PG: If you take the Americans for an example, you have some American people who come to restaurants in Paris and they have this huge culture, you know they have such a knowledge about the European culture which is absolutely astonishing. And then you have some Africans/African-Americans that come and shout and have a great time….So you can say that about many nationalities.

Having said that, you’ve got Japanese, South Americans, Hong Kong, they are not used to talk.They are not used to saying what they think. And that differs from American people, so you never know exactly. French people can be the same way as well. (laughing) You have smart and stupid customers (in all languages and nationalities.

When you do your job well, the percentage of stupid customers is very low. Yes, but when they catch you, they hurt you a lot. Recently, an American guy said that I had the technique of a pizza man.

ELV: Americans can be very opinionated about food, even when they don’t know anything about it.

PG: Same thing in France I can assure you.

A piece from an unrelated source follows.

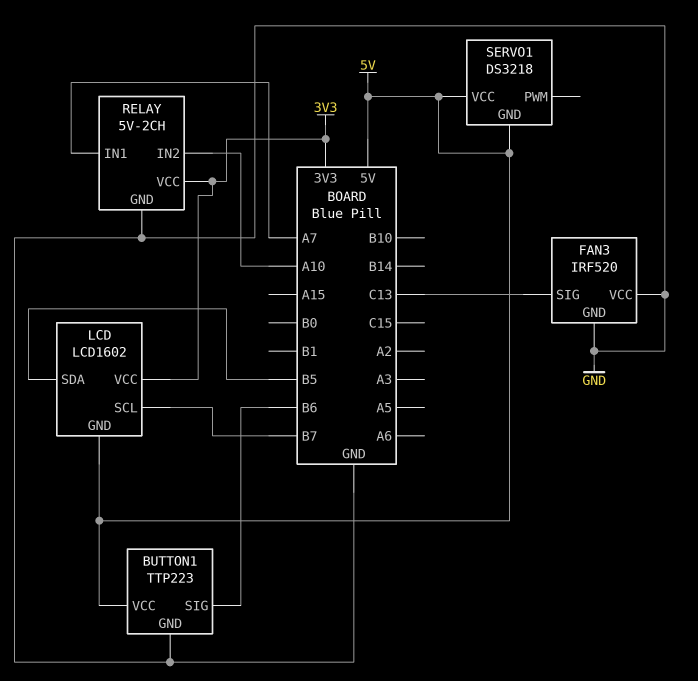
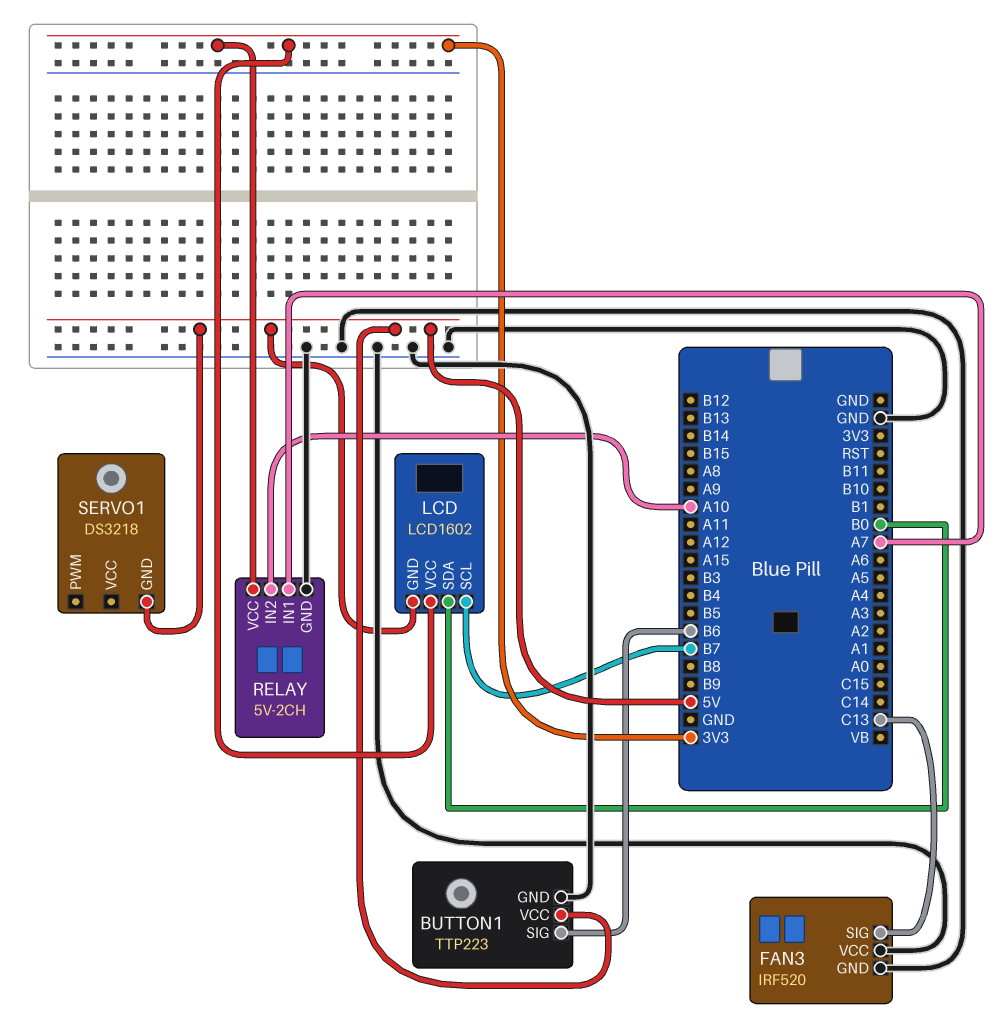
LCD pin SDA: B5 -> B0
SERVO1 pin VCC: 5V -> none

Merci beaucoup to Pierre’s lovely wife Sylvia, for her patient and good-humored translation services.

6 thoughts on “Pierre Gagnaire Inteview – An Eating Las Vegas Exclusive

  1. Heh. I can’t wait to try Twist. Pierre Gagnaire seems pretty well grounded, and that’s the right attitude to have now. As long as his food is great and provides real bang for the buck, he’ll do fine at City Center.

  2. “When you do your job well, the percentage of stupid customers is very low.” Amen to that. I can’t wait to try Twist and all the other fun food that is coming to City Center (no matter what you think of it’s name or the complex as a whole).